TASK STATEMENT |
Can you write out the entries below word for word, starting at their very beginning and ending at the line that contains "Such an office", including both ends? Leave the pictures out of your answer.

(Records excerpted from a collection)
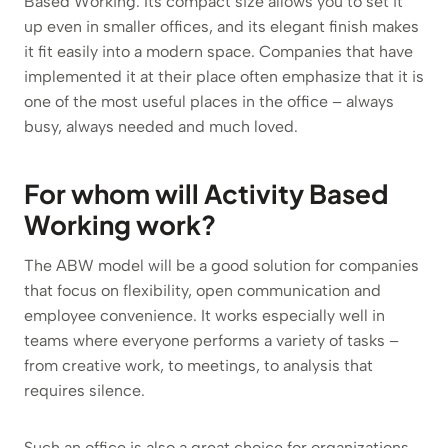
Based Working. Its compact size allows you to set it
up even in smaller offices, and its elegant finish makes
it fit easily into a modern space. Companies that have
implemented it at their place often emphasize that it is
one of the most useful places in the office – always
busy, always needed and much loved.
For whom will Activity Based
Working work?
The ABW model will be a good solution for companies
that focus on flexibility, open communication and
employee convenience. It works especially well in
teams where everyone performs a variety of tasks –
from creative work, to meetings, to analysis that
requires silence.
Such an office is also a great choice for organizations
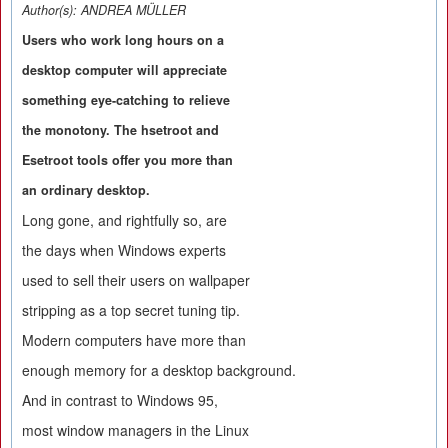
Author(s):
ANDREA MÜLLER
Users who work long hours on a
desktop computer will appreciate
something eye-catching to relieve
the monotony. The hsetroot and
Esetroot tools offer you more than
an ordinary desktop.
Long gone, and rightfully so, are
the days when Windows experts
used to sell their users on wallpaper
stripping as a top secret tuning tip.
Modern computers have more than
enough memory for a desktop background.
And in contrast to Windows 95,
most window managers in the Linux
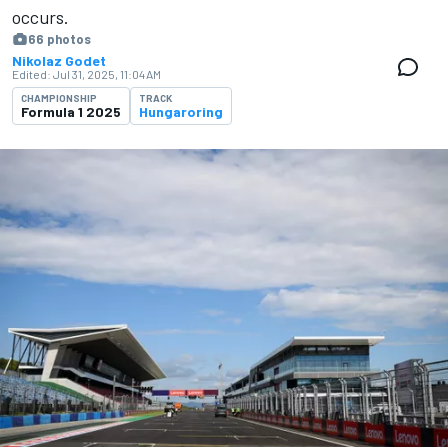
occurs.
66 photos
Nikolaz Godet
Edited:
Jul 31, 2025, 11:04 AM
CHAMPIONSHIP
TRACK
Formula 1 2025
Hungaroring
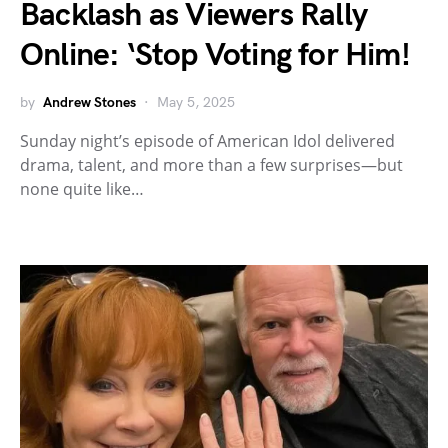
Backlash as Viewers Rally
Online: ‘Stop Voting for Him!
by
Andrew Stones
May 5, 2025
Sunday night’s episode of American Idol delivered
drama, talent, and more than a few surprises—but
none quite like…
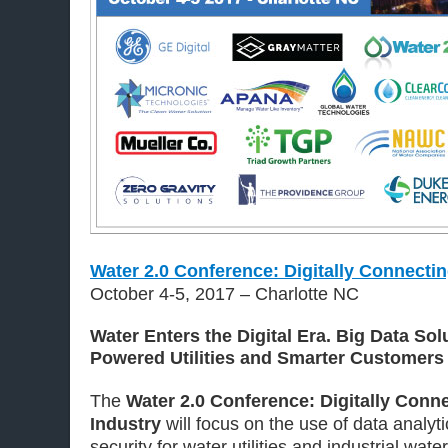
Water 2.0 Conference: Digitally Connectin
October 4-5, 2017 – Charlotte NC
Water Enters the Digital Era. Big Data Sol
Powered Utilities and Smarter Customers
The
Water 2.0 Conference: Digitally Conn
Industry
will focus on the use of data analyti
security for water utilities and industrial wate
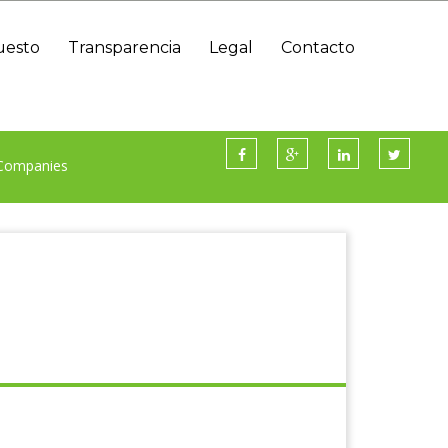
uesto
Transparencia
Legal
Contacto
Información Presupuestaria Y Contable
 Companies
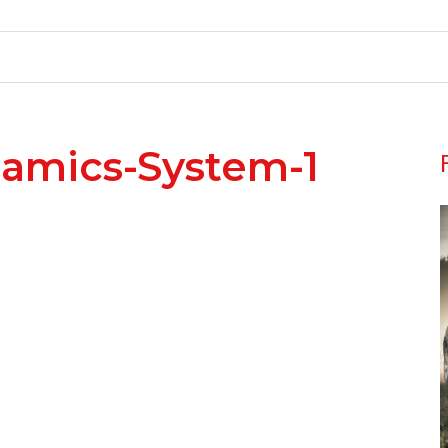
namics-System-1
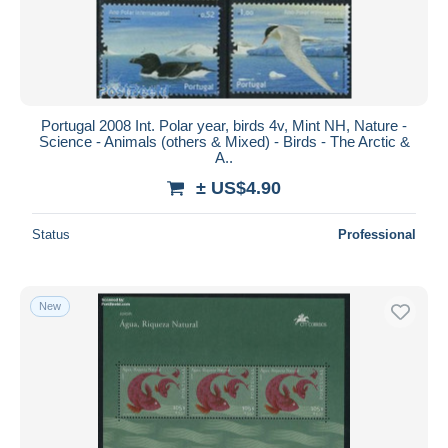
Portugal 2008 Int. Polar year, birds 4v, Mint NH, Nature -
Science - Animals (others & Mixed) - Birds - The Arctic &
A..
± US$4.90
Status
Professional
New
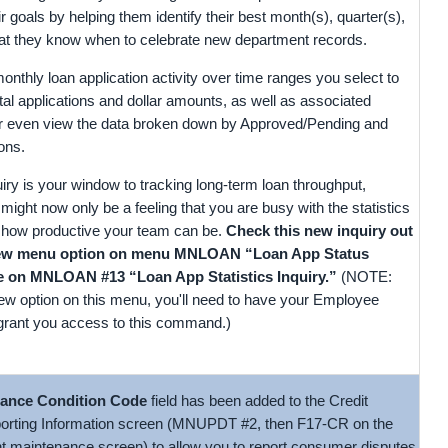
ir goals by helping them identify their best month(s), quarter(s),
that they know when to celebrate new department records.
thly loan application activity over time ranges you select to
tal applications and dollar amounts, as well as associated
 even view the data broken down by Approved/Pending and
ons.
quiry is your window to tracking long-term loan throughput,
might now only be a feeling that you are busy with the statistics
st how productive your team can be.
Check this new inquiry out
new menu option on menu MNLOAN “Loan App Status
re on MNLOAN #13 “Loan App Statistics Inquiry.”
(NOTE:
new option on this menu, you'll need to have your Employee
 grant you access to this command.)
ance Condition Code
field has been added to the Credit
orting Information screen (MNUPDT #2, then F17-CR on the
t maintenance screen) to allow you to report consumer disputes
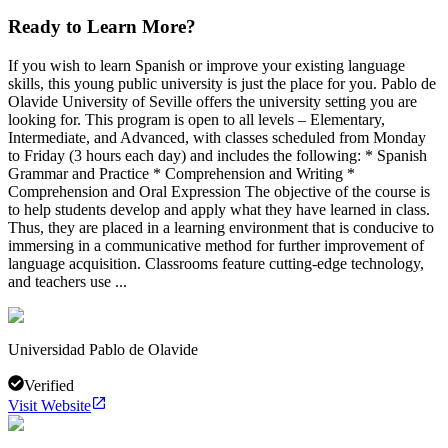
Ready to Learn More?
If you wish to learn Spanish or improve your existing language
skills, this young public university is just the place for you. Pablo de
Olavide University of Seville offers the university setting you are
looking for. This program is open to all levels – Elementary,
Intermediate, and Advanced, with classes scheduled from Monday
to Friday (3 hours each day) and includes the following: * Spanish
Grammar and Practice * Comprehension and Writing *
Comprehension and Oral Expression The objective of the course is
to help students develop and apply what they have learned in class.
Thus, they are placed in a learning environment that is conducive to
immersing in a communicative method for further improvement of
language acquisition. Classrooms feature cutting-edge technology,
and teachers use ...
Universidad Pablo de Olavide
Verified
Visit Website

SOLUTION |
Based Working. Its compact size allows you to set it
up even in smaller offices, and its elegant finish makes
it fit easily into a modern space. Companies that have
implemented it at their place often emphasize that it is
one of the most useful places in the office – always
busy, always needed and much loved.
For whom will Activity Based
Working work?
The ABW model will be a good solution for companies
that focus on flexibility, open communication and
employee convenience. It works especially well in
teams where everyone performs a variety of tasks –
from creative work, to meetings, to analysis that
requires silence.
Such an office is also a great choice for organizations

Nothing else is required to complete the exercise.